Web scraping operates in a legal gray zone: no single global law governs it. Instead, multiple intersecting frameworks—CFAA (US), GDPR (EU), CCPA (California), copyright law, and contract law (Terms of Service)—apply. This guide maps what's clearly legal, what's gray, and what's clearly illegal, with a practical compliance checklist. This is not legal advice; consult counsel for your specific situation. Run compliant Actors on Apify · Bright Data compliant datasets

There is no global law specifically for web scraping. Operators must navigate overlapping rules:

  • United States: Computer Fraud and Abuse Act (CFAA), state privacy laws (CCPA, VCDPA, etc.)
  • European Union: GDPR, ePrivacy Directive, national implementations
  • Copyright: Database rights, factual compilation, fair use
  • Contract: Terms of Service (ToS) as binding agreements

Jurisdictions differ. Scraping that is acceptable in the US may violate EU rules if personal data is involved. Always assess by target audience, data type, and where you and the target operate.

CFAA (United States)

The Computer Fraud and Abuse Act (CFAA) criminalizes unauthorized access to "protected computers." The hiQ v. LinkedIn (9th Circuit, 2022) ruling narrowed CFAA's scope: scraping publicly available data without bypassing authentication is generally not "unauthorized access." Bypassing login walls or technical barriers (authentication, rate limits engineered to block bots) can still trigger CFAA liability.

GDPR (European Union)

GDPR applies when you process personal data of EU residents. "Personal data" includes names, emails, IPs, and anything that identifies a natural person. Scraping public profiles, reviews, or directories often involves personal data. You need a legal basis (consent, legitimate interest, etc.) and must honor data subject rights (access, deletion, portability). Fines can reach 4% of global revenue.

CCPA (California)

California Consumer Privacy Act (CCPA) gives consumers rights over personal information. Scraping California residents' data may trigger disclosure, opt-out, and deletion obligations. The definition of "sale" and "share" affects how scraped data can be used commercially.

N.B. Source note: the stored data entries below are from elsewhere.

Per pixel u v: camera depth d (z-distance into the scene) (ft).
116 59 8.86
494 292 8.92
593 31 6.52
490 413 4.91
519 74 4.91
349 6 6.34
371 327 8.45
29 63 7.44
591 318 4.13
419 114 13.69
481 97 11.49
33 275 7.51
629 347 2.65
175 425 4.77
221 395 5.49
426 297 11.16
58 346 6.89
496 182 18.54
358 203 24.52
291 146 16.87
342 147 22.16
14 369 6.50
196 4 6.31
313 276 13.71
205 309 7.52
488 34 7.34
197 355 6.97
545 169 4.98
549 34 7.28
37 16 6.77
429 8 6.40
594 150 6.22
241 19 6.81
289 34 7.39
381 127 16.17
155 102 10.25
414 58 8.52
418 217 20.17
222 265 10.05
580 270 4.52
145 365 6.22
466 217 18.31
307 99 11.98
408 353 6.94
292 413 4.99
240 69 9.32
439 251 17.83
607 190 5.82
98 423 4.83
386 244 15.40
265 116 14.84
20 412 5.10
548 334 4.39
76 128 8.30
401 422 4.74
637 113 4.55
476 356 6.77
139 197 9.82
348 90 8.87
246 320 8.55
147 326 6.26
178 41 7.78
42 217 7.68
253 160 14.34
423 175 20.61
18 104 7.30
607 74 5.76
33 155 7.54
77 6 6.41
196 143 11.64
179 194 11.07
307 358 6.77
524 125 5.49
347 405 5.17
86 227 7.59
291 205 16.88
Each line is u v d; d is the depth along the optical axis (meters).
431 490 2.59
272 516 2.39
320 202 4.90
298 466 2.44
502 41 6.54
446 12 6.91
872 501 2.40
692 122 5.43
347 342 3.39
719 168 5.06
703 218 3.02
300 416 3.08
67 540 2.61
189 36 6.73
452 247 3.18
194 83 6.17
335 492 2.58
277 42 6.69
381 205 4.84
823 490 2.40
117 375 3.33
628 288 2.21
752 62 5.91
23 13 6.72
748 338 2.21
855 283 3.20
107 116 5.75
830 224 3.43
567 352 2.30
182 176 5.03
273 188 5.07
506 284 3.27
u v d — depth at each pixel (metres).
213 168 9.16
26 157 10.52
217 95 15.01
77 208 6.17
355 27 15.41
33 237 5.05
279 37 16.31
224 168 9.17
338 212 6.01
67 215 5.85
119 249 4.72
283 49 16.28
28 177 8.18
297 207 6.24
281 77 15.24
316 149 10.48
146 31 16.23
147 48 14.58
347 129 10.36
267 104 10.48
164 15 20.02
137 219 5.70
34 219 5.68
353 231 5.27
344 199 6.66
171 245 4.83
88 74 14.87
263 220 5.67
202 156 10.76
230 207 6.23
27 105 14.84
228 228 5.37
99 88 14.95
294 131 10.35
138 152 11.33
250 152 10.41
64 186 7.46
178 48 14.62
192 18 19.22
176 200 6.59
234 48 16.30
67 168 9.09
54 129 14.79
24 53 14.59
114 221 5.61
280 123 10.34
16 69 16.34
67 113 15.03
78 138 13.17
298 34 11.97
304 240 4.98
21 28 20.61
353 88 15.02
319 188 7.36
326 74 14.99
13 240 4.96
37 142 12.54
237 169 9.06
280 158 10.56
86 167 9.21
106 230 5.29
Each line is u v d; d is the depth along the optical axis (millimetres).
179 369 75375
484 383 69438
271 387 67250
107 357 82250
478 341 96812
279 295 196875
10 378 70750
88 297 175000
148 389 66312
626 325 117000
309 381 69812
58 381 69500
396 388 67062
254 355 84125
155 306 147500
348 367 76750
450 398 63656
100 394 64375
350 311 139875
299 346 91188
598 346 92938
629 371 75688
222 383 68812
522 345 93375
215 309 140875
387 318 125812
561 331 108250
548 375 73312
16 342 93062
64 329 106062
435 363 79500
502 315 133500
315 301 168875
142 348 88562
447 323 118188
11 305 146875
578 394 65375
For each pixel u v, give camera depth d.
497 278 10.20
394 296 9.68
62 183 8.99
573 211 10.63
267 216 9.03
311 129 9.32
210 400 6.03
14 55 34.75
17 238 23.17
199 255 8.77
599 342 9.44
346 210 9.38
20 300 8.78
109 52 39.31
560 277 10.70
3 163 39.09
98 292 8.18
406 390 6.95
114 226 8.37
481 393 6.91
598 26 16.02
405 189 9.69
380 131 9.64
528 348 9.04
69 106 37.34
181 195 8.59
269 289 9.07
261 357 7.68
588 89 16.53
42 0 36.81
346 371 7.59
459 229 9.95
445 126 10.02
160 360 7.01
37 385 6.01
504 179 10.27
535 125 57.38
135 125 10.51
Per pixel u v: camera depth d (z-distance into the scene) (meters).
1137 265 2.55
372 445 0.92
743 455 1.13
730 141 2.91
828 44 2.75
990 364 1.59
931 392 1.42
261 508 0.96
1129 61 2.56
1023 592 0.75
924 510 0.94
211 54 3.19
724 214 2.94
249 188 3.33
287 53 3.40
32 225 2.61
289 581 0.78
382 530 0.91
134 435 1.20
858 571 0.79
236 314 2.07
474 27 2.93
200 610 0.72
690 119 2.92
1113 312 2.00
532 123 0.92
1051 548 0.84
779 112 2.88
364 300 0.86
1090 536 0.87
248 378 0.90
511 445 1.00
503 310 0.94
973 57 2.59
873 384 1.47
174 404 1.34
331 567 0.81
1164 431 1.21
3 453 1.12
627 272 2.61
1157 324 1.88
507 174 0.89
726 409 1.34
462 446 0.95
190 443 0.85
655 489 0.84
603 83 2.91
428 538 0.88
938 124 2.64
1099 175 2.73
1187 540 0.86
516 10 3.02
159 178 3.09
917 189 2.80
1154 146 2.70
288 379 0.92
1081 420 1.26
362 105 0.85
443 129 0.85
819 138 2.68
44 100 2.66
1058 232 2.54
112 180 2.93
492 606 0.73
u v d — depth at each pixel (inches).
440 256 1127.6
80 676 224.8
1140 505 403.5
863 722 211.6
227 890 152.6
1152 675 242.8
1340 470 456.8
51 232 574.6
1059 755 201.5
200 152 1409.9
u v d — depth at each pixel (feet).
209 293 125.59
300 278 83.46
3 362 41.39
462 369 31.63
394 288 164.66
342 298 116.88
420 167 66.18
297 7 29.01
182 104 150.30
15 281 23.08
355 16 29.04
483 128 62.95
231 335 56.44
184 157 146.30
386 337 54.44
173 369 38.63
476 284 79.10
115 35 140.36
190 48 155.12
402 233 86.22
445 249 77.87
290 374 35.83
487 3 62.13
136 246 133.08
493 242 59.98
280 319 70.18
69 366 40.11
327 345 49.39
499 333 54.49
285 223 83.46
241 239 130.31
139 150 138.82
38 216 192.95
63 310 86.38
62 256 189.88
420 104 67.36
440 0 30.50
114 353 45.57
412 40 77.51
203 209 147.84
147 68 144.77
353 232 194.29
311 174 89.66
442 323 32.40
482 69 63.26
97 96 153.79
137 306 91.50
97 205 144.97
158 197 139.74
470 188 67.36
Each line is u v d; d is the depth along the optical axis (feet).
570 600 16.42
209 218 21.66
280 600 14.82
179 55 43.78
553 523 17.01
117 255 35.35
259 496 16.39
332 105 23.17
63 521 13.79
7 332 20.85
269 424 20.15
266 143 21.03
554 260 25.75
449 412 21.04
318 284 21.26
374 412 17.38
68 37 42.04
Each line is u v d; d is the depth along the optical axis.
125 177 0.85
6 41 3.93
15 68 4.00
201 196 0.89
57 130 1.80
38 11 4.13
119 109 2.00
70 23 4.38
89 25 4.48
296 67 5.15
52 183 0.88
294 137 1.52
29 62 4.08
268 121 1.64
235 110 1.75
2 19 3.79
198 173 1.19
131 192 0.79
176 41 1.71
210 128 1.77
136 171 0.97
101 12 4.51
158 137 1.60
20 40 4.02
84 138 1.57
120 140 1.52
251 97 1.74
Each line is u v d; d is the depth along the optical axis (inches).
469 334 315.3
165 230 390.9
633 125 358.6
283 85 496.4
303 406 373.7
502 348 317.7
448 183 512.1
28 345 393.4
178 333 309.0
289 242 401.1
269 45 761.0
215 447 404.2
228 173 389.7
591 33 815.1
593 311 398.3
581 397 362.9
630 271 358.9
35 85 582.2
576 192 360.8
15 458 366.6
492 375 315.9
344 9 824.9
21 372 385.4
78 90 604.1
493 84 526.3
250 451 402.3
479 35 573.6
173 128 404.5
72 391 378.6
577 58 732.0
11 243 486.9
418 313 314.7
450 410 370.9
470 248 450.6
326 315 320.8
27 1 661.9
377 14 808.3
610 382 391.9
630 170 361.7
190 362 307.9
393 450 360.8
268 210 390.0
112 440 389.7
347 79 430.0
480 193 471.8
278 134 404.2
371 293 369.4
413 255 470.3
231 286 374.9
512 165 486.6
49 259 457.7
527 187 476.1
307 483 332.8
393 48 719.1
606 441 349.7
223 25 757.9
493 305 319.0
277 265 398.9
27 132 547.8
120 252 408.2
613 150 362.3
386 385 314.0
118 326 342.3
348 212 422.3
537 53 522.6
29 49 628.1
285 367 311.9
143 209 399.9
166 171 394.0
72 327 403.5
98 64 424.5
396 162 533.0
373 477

Copyright protects creative expression, not facts. Scraping factual data (prices, titles, dates) typically does not infringe copyright. Copying large blocks of text, images, or proprietary compilations can. Database rights in the EU add another layer for structured datasets.

Contract Law (Terms of Service)

ToS are binding contracts. Violating ToS (e.g., "no scraping" clauses) can lead to breach-of-contract claims. Courts differ on enforceability: some treat ToS as contracts; others require clearer assent. Ryanair v. PR Aviation (CJEU) held that ToS cannot override statutory database rights. Meta v. BrandTotal involved scraping despite ToS—outcomes vary by jurisdiction and facts.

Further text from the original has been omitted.